Dataset entries start

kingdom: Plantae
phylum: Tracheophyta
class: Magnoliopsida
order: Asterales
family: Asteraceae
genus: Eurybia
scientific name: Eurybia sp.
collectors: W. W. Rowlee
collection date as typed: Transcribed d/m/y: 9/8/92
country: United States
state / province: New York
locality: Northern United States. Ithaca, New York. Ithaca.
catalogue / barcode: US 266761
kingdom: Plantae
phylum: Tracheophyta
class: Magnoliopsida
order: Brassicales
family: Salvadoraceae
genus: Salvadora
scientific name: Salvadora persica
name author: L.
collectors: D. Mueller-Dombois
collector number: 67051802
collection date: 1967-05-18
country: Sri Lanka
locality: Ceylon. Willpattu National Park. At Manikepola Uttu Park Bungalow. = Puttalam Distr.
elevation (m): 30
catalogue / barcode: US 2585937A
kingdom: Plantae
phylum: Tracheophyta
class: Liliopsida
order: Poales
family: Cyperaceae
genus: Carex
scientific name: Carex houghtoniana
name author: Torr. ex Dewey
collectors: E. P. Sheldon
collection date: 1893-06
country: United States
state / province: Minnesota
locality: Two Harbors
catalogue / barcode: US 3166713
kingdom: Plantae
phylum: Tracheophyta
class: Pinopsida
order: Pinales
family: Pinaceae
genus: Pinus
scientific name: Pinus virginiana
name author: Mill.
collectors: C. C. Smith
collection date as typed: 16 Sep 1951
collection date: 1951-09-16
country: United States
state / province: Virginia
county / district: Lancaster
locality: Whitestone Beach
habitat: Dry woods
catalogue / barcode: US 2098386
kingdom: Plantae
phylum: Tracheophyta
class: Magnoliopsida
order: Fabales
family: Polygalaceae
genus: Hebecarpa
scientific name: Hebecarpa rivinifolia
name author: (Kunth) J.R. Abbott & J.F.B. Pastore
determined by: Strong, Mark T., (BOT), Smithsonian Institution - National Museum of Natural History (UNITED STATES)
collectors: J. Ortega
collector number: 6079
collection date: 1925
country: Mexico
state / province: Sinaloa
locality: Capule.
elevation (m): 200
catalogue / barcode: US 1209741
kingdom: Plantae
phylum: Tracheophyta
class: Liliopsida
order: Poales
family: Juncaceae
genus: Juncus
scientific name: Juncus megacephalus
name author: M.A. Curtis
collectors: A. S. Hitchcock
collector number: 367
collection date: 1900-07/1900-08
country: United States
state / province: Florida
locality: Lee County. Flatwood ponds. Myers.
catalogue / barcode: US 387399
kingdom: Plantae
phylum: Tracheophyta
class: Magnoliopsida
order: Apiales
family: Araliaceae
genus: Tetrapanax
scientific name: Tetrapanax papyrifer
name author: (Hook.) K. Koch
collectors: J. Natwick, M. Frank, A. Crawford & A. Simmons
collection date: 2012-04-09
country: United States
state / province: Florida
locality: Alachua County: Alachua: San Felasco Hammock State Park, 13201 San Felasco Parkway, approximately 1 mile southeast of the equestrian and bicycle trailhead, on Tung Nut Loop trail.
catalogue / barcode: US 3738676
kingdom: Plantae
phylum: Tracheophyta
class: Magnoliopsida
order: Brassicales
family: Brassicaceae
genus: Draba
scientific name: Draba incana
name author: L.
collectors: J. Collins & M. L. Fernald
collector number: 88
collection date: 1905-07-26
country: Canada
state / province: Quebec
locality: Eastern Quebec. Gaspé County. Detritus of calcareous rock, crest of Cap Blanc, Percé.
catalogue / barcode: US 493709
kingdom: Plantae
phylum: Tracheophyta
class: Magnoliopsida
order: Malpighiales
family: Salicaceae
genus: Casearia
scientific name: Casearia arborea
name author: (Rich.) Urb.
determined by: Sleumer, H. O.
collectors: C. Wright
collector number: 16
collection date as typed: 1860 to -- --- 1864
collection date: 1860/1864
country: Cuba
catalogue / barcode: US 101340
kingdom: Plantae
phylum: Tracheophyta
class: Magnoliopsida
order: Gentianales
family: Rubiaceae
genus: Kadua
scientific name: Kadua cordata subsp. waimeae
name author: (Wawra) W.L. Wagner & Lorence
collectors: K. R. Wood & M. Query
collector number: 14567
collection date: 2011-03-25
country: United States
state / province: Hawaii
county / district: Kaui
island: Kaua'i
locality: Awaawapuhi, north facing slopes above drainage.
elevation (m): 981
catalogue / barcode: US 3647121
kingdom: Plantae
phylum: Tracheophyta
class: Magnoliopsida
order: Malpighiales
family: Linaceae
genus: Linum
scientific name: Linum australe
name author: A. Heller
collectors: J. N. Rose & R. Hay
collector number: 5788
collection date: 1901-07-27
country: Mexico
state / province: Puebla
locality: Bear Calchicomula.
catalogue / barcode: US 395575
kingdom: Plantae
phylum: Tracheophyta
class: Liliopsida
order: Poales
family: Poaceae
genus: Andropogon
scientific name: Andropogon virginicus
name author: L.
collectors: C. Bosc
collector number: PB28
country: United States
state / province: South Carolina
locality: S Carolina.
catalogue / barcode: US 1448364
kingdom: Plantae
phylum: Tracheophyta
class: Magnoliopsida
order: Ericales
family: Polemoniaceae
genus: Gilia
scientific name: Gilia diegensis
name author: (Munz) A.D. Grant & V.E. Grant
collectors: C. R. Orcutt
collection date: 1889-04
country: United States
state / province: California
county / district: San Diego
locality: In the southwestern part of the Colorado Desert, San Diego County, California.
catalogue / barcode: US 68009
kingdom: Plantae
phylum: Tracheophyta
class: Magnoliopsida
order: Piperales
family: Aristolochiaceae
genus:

Dataset entries end

Written exercise:
Format all of the data above as a numbered list, one line per entry, and omit any blank lines.

Output for this task:
1. kingdom: Plantae
2. phylum: Tracheophyta
3. class: Magnoliopsida
4. order: Asterales
5. family: Asteraceae
6. genus: Eurybia
7. scientific name: Eurybia sp.
8. collectors: W. W. Rowlee
9. collection date as typed: Transcribed d/m/y: 9/8/92
10. country: United States
11. state / province: New York
12. locality: Northern United States. Ithaca, New York. Ithaca.
13. catalogue / barcode: US 266761
14. kingdom: Plantae
15. phylum: Tracheophyta
16. class: Magnoliopsida
17. order: Brassicales
18. family: Salvadoraceae
19. genus: Salvadora
20. scientific name: Salvadora persica
21. name author: L.
22. collectors: D. Mueller-Dombois
23. collector number: 67051802
24. collection date: 1967-05-18
25. country: Sri Lanka
26. locality: Ceylon. Willpattu National Park. At Manikepola Uttu Park Bungalow. = Puttalam Distr.
27. elevation (m): 30
28. catalogue / barcode: US 2585937A
29. kingdom: Plantae
30. phylum: Tracheophyta
31. class: Liliopsida
32. order: Poales
33. family: Cyperaceae
34. genus: Carex
35. scientific name: Carex houghtoniana
36. name author: Torr. ex Dewey
37. collectors: E. P. Sheldon
38. collection date: 1893-06
39. country: United States
40. state / province: Minnesota
41. locality: Two Harbors
42. catalogue / barcode: US 3166713
43. kingdom: Plantae
44. phylum: Tracheophyta
45. class: Pinopsida
46. order: Pinales
47. family: Pinaceae
48. genus: Pinus
49. scientific name: Pinus virginiana
50. name author: Mill.
51. collectors: C. C. Smith
52. collection date as typed: 16 Sep 1951
53. collection date: 1951-09-16
54. country: United States
55. state / province: Virginia
56. county / district: Lancaster
57. locality: Whitestone Beach
58. habitat: Dry woods
59. catalogue / barcode: US 2098386
60. kingdom: Plantae
61. phylum: Tracheophyta
62. class: Magnoliopsida
63. order: Fabales
64. family: Polygalaceae
65. genus: Hebecarpa
66. scientific name: Hebecarpa rivinifolia
67. name author: (Kunth) J.R. Abbott & J.F.B. Pastore
68. determined by: Strong, Mark T., (BOT), Smithsonian Institution - National Museum of Natural History (UNITED STATES)
69. collectors: J. Ortega
70. collector number: 6079
71. collection date: 1925
72. country: Mexico
73. state / province: Sinaloa
74. locality: Capule.
75. elevation (m): 200
76. catalogue / barcode: US 1209741
77. kingdom: Plantae
78. phylum: Tracheophyta
79. class: Liliopsida
80. order: Poales
81. family: Juncaceae
82. genus: Juncus
83. scientific name: Juncus megacephalus
84. name author: M.A. Curtis
85. collectors: A. S. Hitchcock
86. collector number: 367
87. collection date: 1900-07/1900-08
88. country: United States
89. state / province: Florida
90. locality: Lee County. Flatwood ponds. Myers.
91. catalogue / barcode: US 387399
92. kingdom: Plantae
93. phylum: Tracheophyta
94. class: Magnoliopsida
95. order: Apiales
96. family: Araliaceae
97. genus: Tetrapanax
98. scientific name: Tetrapanax papyrifer
99. name author: (Hook.) K. Koch
100. collectors: J. Natwick, M. Frank, A. Crawford & A. Simmons
101. collection date: 2012-04-09
102. country: United States
103. state / province: Florida
104. locality: Alachua County: Alachua: San Felasco Hammock State Park, 13201 San Felasco Parkway, approximately 1 mile southeast of the equestrian and bicycle trailhead, on Tung Nut Loop trail.
105. catalogue / barcode: US 3738676
106. kingdom: Plantae
107. phylum: Tracheophyta
108. class: Magnoliopsida
109. order: Brassicales
110. family: Brassicaceae
111. genus: Draba
112. scientific name: Draba incana
113. name author: L.
114. collectors: J. Collins & M. L. Fernald
115. collector number: 88
116. collection date: 1905-07-26
117. country: Canada
118. state / province: Quebec
119. locality: Eastern Quebec. Gaspé County. Detritus of calcareous rock, crest of Cap Blanc, Percé.
120. catalogue / barcode: US 493709
121. kingdom: Plantae
122. phylum: Tracheophyta
123. class: Magnoliopsida
124. order: Malpighiales
125. family: Salicaceae
126. genus: Casearia
127. scientific name: Casearia arborea
128. name author: (Rich.) Urb.
129. determined by: Sleumer, H. O.
130. collectors: C. Wright
131. collector number: 16
132. collection date as typed: 1860 to -- --- 1864
133. collection date: 1860/1864
134. country: Cuba
135. catalogue / barcode: US 101340
136. kingdom: Plantae
137. phylum: Tracheophyta
138. class: Magnoliopsida
139. order: Gentianales
140. family: Rubiaceae
141. genus: Kadua
142. scientific name: Kadua cordata subsp. waimeae
143. name author: (Wawra) W.L. Wagner & Lorence
144. collectors: K. R. Wood & M. Query
145. collector number: 14567
146. collection date: 2011-03-25
147. country: United States
148. state / province: Hawaii
149. county / district: Kaui
150. island: Kaua'i
151. locality: Awaawapuhi, north facing slopes above drainage.
152. elevation (m): 981
153. catalogue / barcode: US 3647121
154. kingdom: Plantae
155. phylum: Tracheophyta
156. class: Magnoliopsida
157. order: Malpighiales
158. family: Linaceae
159. genus: Linum
160. scientific name: Linum australe
161. name author: A. Heller
162. collectors: J. N. Rose & R. Hay
163. collector number: 5788
164. collection date: 1901-07-27
165. country: Mexico
166. state / province: Puebla
167. locality: Bear Calchicomula.
168. catalogue / barcode: US 395575
169. kingdom: Plantae
170. phylum: Tracheophyta
171. class: Liliopsida
172. order: Poales
173. family: Poaceae
174. genus: Andropogon
175. scientific name: Andropogon virginicus
176. name author: L.
177. collectors: C. Bosc
178. collector number: PB28
179. country: United States
180. state / province: South Carolina
181. locality: S Carolina.
182. catalogue / barcode: US 1448364
183. kingdom: Plantae
184. phylum: Tracheophyta
185. class: Magnoliopsida
186. order: Ericales
187. family: Polemoniaceae
188. genus: Gilia
189. scientific name: Gilia diegensis
190. name author: (Munz) A.D. Grant & V.E. Grant
191. collectors: C. R. Orcutt
192. collection date: 1889-04
193. country: United States
194. state / province: California
195. county / district: San Diego
196. locality: In the southwestern part of the Colorado Desert, San Diego County, California.
197. catalogue / barcode: US 68009
198. kingdom: Plantae
199. phylum: Tracheophyta
200. class: Magnoliopsida
201. order: Piperales
202. family: Aristolochiaceae
203. genus:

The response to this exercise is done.